1. An analog display interface apparatus adapted for driving a digital display unit by providing analog color signals to the digital display unit, such analog signals being converted to digital form upon receipt by the digital display unit, said interface apparatus comprising:

a video memory means for storing a plurality of digital labels each for identifying a color which can be used for display and for outputting a digital label representing a color which has been selected for display;

color palette mapping means for receiving the digital label from the video memory means and mapping the digital label to a digital representation of a color signal to be used for display; and

means for converting into analog form the digital representation of the color signal to be used for display and providing the converted color signal in analog form to the digital display unit;

wherein the analog interface apparatus also includes an updating means for updating the digital representations of color signals which are held in the color palette mapping means, the updating means including a look up table mapping means for receiving write commands containing new digital representations of color signals for updating the color palette mapping means and outputting corresponding digital representations of color signals to the color palette mapping means to update the digital representations of color signals which are held in the color palette mapping means; and

wherein some of the values stored in the lookup table mapping means are received from the output of a calibration means which displays a plurality of color choices on the digital display unit so that a user can select one of the color choices for storing in the lookup table mapping means.

2. The apparatus of claim 1 wherein, for each primary color, said look up table mapping means stores one output value for a plurality of adjacent input values when said input values are arranged in sequential order in a table.

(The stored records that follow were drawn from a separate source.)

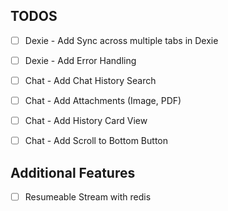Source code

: ## TODOS

- [ ] Dexie - Add Sync across multiple tabs in Dexie
- [ ] Dexie - Add Error Handling

- [ ] Chat - Add Chat History Search
- [ ] Chat - Add Attachments (Image, PDF)
- [ ] Chat - Add History Card View
- [ ] Chat - Add Scroll to Bottom Button

## Additional Features

- [ ] Resumeable Stream with redis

3. The apparatus of claim 1 wherein said updating means is implemented in software as an addition to the operating system.

4. The apparatus of claim 1 wherein said updating means is implemented in software as an addition to the system firmware.

5. The apparatus of claim 1 wherein said updating means is implemented in software as a Terminate and Stay Resident program.

6. The apparatus of claim 1 wherein the lookup table mapping means has an input column sequentially listing the n possible colors which might be used by a write command to update the color palette mapping means and an output column listing a corresponding color for each of the n colors in the input column, wherein the n colors in the input column are broken up into k sequential sub-bands of m colors each, and for each of the k sub-bands one of the m colors is selected for inclusion in the output column as the corresponding color for each of the m colors in the sub-band, with the selected color being selected by user selection via the calibration means.